* Work task 1: Revise the pandas tutorial from "This Pandas tutorial" to "package already installed.", replacing "Unit 3" with "Unit 4".
* Work task 2: According to the pandas tutorial, what does the Anaconda distribution come with?
* Work task 3: State whether each statement agrees with the pandas tutorial, answering yes or no and quoting the deciding words. (a) The tutorial is spread over two class sessions. (b) Merging and joining data is scheduled for the first day. (c) A package is loaded into the current Python session with the import function.

* Excerpt:
_ _ _ _ _

# Using the Pandas Package for Data Analysis, pt.1

This notebook will walk us through a quick tutorial in using the pandas package for data anlysis with python.

### Overview of Tutorial

Over the next 2 class sessions, we will use this tutorial to cover the following processes:

*Day 1*
1. importing the pandas package 
2. creating a dataframe
3. exploring our dataframe's attributes

*Day 2*
4. using functions to filter our data
5. using functions to merge and join our data
6. creating a subset and exporting as a new .csv file

### Acknowledgements

This Pandas tutorial has been adapted from materials provided by the excellent staff at the Davis Library Research Hub.

For more detailed examples and exericses, see thier [Python: Intro to Data lessons](https://unc-libraries-data.github.io/Python/Intro/Introduction_CrashCourse.html)

### Importing Pandas

#### Packages
Packages provide additional tools and functions not present in base Python. Python includes a number of packages to start with, the Anaconda distribution which we've all downloaded for Unit 3 comes with the "Pandas" package already installed.

Once you've installed a package, you can load it into your current Python session with the import function. Otherwise these functions will not be available.

_ _ _ _ _

Saved data entries:
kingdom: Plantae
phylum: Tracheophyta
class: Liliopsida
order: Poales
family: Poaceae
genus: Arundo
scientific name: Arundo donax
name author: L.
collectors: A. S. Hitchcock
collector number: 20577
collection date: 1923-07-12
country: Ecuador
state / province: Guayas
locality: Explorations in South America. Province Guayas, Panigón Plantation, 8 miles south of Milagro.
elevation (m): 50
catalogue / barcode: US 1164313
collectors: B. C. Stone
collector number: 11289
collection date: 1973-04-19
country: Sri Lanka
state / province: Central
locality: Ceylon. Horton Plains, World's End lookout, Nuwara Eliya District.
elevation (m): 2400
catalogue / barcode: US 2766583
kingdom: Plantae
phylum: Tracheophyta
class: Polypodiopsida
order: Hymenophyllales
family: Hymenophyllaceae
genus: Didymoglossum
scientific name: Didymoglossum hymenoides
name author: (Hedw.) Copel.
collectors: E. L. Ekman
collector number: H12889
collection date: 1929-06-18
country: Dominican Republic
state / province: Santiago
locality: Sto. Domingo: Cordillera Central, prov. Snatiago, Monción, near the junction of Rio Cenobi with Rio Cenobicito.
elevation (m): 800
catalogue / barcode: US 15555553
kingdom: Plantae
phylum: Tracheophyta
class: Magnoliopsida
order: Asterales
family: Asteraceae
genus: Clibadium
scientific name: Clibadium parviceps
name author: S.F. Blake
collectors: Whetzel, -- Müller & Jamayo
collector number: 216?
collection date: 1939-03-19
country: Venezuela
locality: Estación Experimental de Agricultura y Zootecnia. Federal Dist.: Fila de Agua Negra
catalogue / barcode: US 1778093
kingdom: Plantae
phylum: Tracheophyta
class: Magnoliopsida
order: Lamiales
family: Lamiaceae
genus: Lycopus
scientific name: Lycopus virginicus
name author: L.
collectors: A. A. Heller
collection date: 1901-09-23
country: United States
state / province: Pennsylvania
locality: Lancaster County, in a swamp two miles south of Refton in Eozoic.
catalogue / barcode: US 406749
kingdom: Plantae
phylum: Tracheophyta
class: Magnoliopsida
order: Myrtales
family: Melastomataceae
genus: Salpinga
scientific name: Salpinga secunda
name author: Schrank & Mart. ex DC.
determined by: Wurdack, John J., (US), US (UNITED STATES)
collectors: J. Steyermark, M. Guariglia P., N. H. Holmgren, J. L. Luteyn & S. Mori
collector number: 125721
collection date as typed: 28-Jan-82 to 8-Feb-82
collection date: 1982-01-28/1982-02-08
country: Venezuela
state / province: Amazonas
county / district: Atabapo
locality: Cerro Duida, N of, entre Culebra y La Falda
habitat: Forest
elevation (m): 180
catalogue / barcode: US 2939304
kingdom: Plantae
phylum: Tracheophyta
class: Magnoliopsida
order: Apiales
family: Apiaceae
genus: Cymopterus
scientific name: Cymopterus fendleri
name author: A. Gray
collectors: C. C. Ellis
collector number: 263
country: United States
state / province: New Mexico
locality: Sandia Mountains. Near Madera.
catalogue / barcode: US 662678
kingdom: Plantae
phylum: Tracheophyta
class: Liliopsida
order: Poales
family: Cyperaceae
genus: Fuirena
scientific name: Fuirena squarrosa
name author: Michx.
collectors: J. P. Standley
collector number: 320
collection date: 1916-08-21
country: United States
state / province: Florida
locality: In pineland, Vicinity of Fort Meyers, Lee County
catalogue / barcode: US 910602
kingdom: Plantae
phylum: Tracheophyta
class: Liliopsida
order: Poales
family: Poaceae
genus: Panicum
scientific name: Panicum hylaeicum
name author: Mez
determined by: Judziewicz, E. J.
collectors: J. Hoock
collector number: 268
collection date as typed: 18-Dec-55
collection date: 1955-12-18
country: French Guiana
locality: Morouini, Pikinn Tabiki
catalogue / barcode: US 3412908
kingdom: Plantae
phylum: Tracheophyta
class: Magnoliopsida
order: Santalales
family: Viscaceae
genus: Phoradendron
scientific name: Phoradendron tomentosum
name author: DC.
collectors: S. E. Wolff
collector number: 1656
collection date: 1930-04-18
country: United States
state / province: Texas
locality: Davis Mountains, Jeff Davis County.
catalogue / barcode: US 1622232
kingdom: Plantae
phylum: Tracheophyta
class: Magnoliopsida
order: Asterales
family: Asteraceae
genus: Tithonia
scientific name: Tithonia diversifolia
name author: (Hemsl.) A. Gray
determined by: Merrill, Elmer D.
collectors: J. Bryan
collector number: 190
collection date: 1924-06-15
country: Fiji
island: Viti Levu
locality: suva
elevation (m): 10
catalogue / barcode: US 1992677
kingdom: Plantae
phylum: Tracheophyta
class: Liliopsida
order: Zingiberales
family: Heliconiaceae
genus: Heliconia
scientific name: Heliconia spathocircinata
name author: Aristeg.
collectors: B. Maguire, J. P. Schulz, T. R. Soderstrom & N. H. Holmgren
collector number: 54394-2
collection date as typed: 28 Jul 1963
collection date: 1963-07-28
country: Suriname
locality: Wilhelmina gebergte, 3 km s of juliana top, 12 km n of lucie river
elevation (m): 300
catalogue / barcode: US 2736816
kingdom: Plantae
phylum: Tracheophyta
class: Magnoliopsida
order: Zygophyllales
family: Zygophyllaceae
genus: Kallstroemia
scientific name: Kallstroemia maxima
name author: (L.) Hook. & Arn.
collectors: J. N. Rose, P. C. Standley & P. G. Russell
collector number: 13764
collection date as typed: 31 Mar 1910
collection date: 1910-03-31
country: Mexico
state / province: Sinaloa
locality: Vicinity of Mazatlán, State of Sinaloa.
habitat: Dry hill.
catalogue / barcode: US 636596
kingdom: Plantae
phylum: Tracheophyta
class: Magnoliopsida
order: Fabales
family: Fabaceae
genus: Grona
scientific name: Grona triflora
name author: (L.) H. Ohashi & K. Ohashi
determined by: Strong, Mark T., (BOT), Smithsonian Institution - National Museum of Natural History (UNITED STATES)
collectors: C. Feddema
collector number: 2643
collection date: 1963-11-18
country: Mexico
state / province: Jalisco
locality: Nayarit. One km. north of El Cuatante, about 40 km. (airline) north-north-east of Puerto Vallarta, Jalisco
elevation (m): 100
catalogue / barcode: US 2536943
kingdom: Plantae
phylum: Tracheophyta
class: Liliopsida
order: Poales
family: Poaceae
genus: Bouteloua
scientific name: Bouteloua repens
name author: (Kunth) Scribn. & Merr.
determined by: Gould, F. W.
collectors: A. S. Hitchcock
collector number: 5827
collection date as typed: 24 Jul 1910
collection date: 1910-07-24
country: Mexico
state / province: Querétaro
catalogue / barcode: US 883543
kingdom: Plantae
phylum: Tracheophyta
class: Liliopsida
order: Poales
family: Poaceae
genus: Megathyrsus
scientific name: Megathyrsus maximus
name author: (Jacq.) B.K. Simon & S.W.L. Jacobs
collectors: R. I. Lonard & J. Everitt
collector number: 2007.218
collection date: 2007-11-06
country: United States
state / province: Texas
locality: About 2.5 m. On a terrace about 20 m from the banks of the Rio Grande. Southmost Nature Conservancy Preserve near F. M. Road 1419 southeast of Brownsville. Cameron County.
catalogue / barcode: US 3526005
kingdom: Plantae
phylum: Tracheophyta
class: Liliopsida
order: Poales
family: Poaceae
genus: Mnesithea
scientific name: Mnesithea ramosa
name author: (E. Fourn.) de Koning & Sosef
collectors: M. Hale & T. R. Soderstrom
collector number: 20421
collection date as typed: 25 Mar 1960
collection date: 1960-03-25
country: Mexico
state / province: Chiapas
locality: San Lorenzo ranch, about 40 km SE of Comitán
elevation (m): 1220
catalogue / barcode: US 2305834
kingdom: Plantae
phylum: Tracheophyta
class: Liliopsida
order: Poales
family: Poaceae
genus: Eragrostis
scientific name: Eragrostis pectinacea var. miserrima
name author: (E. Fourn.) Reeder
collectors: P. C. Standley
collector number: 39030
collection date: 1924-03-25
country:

_ _ _ _ _

* Exercise response 1:
This Pandas tutorial has been adapted from materials provided by the excellent staff at the Davis Library Research Hub.

For more detailed examples and exericses, see thier [Python: Intro to Data lessons](https://unc-libraries-data.github.io/Python/Intro/Introduction_CrashCourse.html)

### Importing Pandas

#### Packages
Packages provide additional tools and functions not present in base Python. Python includes a number of packages to start with, the Anaconda distribution which we've all downloaded for Unit 4 comes with the "Pandas" package already installed.

* Exercise response 2: It comes with the "Pandas" package already installed.

* Exercise response 3:
(a) Yes: "Over the next 2 class sessions, we will use this tutorial to cover the following processes"
(b) No: it falls under "*Day 2*" as "5. using functions to merge and join our data"
(c) Yes: "you can load it into your current Python session with the import function"